The company has a coherent network of stores and has been expanding its business internationally for several years. Its domestic market represents less than 20% of its activity, as does the United States. The company is developing its network with around 55 stores and a presence in international department stores. In Europe, creating last year a Danish subsidiary, it opened a store in Copenhagen. It is looking to open stores in major European cities, and is considering ways to expand in Asia, particularly in China. It also has some 350 high-level international multi-brand clients. This is enough to smooth out the risks of a drop in activity in one region of the world.
The company's strong international presence and its ability to create a lifestyle environment seems to be a strong asset. The company has plans to develop a perfume offer, but has also changed its statutes in order to be able to offer a restaurant activity. In short, it is the perfect way to create A.P.C. living spaces.
Who would invest in A.P.C.?
What is the value of the brand? The recent increase of interest rates has cooled several projects of total or partial sales of fashion companies.
According to sources mentioned by Challenges, a deal may have been made at around 1.5 times the sales, i.e. a little over 160 million euros. In 2021, the company's Ebitda will exceed 10 million euros. In the sector, deals are made at between 9 and 11 times the Ebitda. That is to say approximately 95 to 120 million euros. This suggests a negotiation between 100 and 200 million euros, if the competition is fierce.
At this amount, several players can enter the race. The brand development expertise of L Catterton, which works with Ganni, Etro and Jott, makes it an eligable candidate. Eurazeo, which has invested in Axel Arigato, Bandier and Herschel, could also have its eye on A.P.C. Other powerful international players could also be interested in the brand, even if it is not totally aligned with their usual investment formats. Players such as Permira, which recently bet on Dr. Martens, Golden Goose and General Atlantic, and which proved the potential of a French brand with Sézane. Or even American giants who could potentially benefit from the power of the dollar.
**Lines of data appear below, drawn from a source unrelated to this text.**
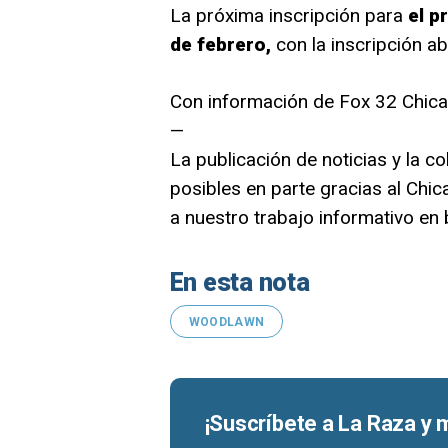
La próxima inscripción para
el p
de febrero,
con la inscripción ab
Con información de Fox 32 Chic
—
La publicación de noticias y la co
posibles en parte gracias al Ch
a nuestro trabajo informativo en
En esta nota
WOODLAWN
¡Suscríbete a La Raza y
And what about the big fashion and luxury groups? The profile does not suit the structures of LVMH, Kering, Richemont or even Puig. But what about Artémis, the company that oversees the investments of the Pinault family? Or some American groups, wishing to internationalize their brand portfolio? In Europe, OTB, Renzo Rosso's group, founder and owner of Diesel, has made clear its intentions to make new acquisitions. A denim lover, taking over a brand, whose denim legacy dates back to 1989: that's a story worth telling.
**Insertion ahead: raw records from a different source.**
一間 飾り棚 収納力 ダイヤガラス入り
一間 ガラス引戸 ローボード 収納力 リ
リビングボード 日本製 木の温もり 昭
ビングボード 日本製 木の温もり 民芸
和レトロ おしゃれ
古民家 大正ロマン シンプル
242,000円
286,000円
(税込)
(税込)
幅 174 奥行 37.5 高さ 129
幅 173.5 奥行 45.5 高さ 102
In any case, the founder, who did not respond to FashionNetwork.com's requests, seems to have been preparing this outcome for several months. Not only from a financial point of view, but also through nods to his friends and relatives. At the beginning of 2022, Jean Touitou unveiled an A.P.C. campaign featuring his artist friend's children: "All our friends have participated in what A.P.C. has become today and I want to pay them a special tribute," he said at the time. He also expanded his "Interaction" concept, giving a special place to artists. In November, for his seventeenth "Interaction", the creative chose to put forward his own ideas to celebrate his brand's 35th anniversary... or maybe it was more than that.
"You don't need a huge wardrobe to play it straight," he said. This collection was created around a dogma, monochrome, and around the necessity to refuse repressive 'de-sublimation'. In other words, leave me alone, let me do whatever I want. I decide that we have enough clothes in our closet, and I decide to add a limited series of pieces: a P43 army jacket, a pair of A.P.C. jeans with a chain on the side, a Shetland (a jumper) and that's all. And since I really like to add meaning to what I do, it's about superego instances, absurdity and economy as an act of war."